Reported usual diets were on average high in calories and in the percentage of calories from total fat (43 percent) and saturated fatty acids (16 percent), with a low ratio (0.25) of polyunsaturates to saturates (table 1). Average cholesterol intake was high. Protein intake was mainly of animal, not vegetable, origin—11.5 percent and 3.5 percent of calories, respectively. Average intakes of vitamin C, beta-carotene, and calcium were substantial, at levels corresponding to US Recommended Dietary Allowances.

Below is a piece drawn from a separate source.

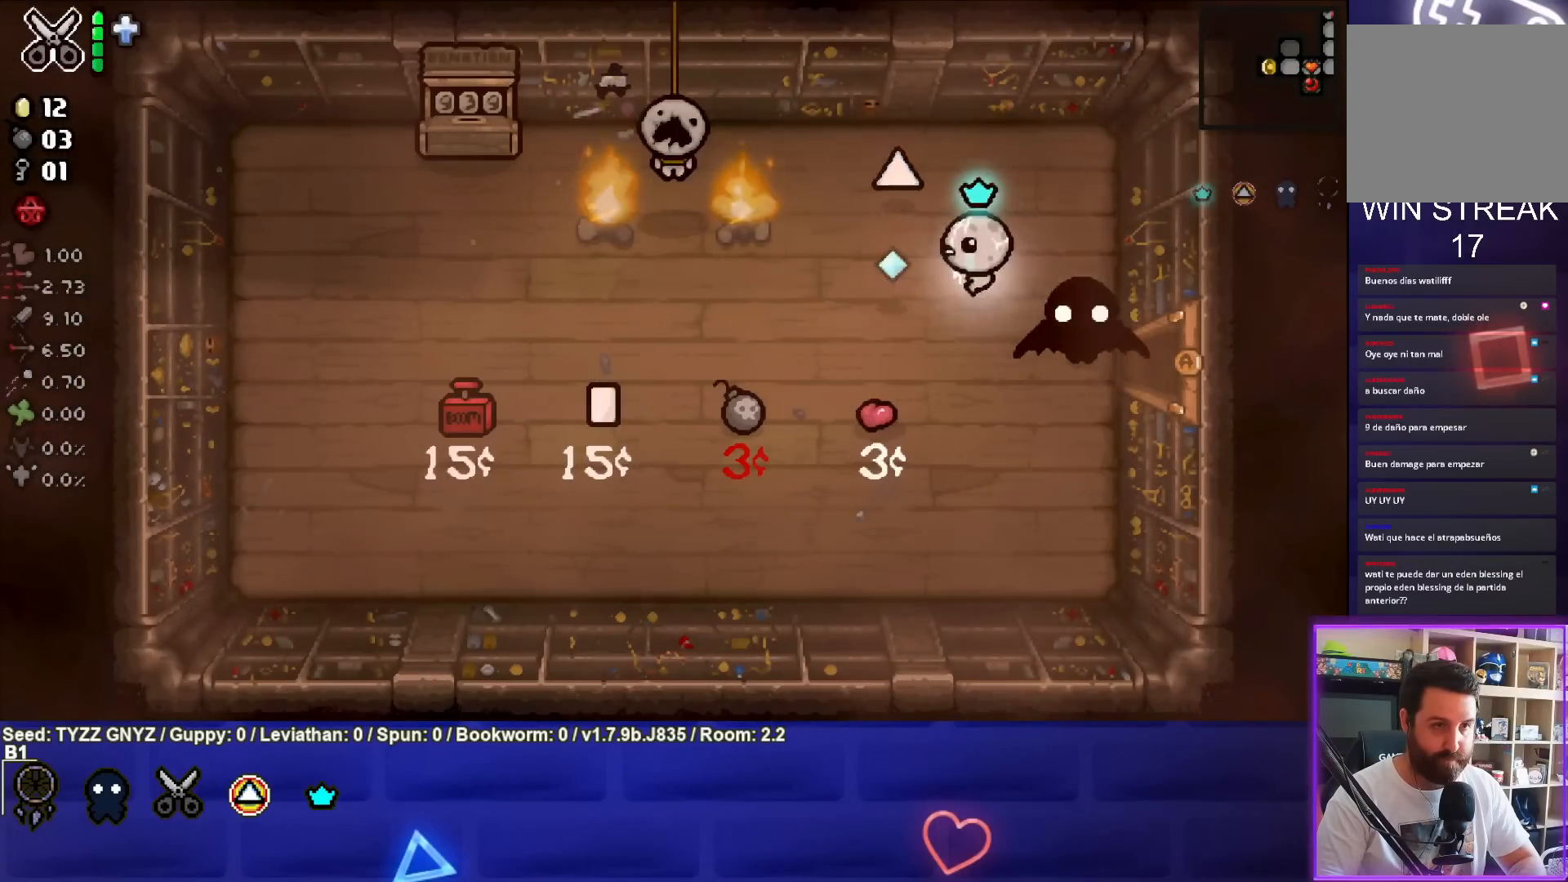
{"buttons": ["SQUARE"], "left_stick": "center", "events": [[117, "left_stick", "center"], [217, "left_stick", "up-left"], [317, "left_stick", "center"]]}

Of the 1,710 participants, 1,322 completed all seven annual follow-up examinations through 1966. The remaining participants underwent at least three follow-up examinations between 1960 and 1966. Mean baseline blood pressures of those with three to six follow-up examinations were not significantly different from those of participants completing all seven examinations.

Relation of baseline food group intake to baseline SBP and DBP
Average values of baseline SBP and DBP by each food intake category, adjusted for age, body mass index, education, total energy intake, cigarettes per day, and alcohol consumption, were calculated (data not shown). Adjusted averages of baseline blood pressure were not significantly different by each food intake group, except for DBP according to intake of beef-veal-lamb, where adjusted baseline mean DBP was significantly higher in men whose intake of beef-veal-lamb was lower (p < 0.05), and for SBP by intake of fruit, where adjusted mean SBP was significantly lower in men whose fruit intake was the lowest (i.e., <14 cups/month or <0.5 cups/day) compared with those who consumed 14–42 cups of fruit per month (about 0.5–1.5 cups/day) (p < 0.05).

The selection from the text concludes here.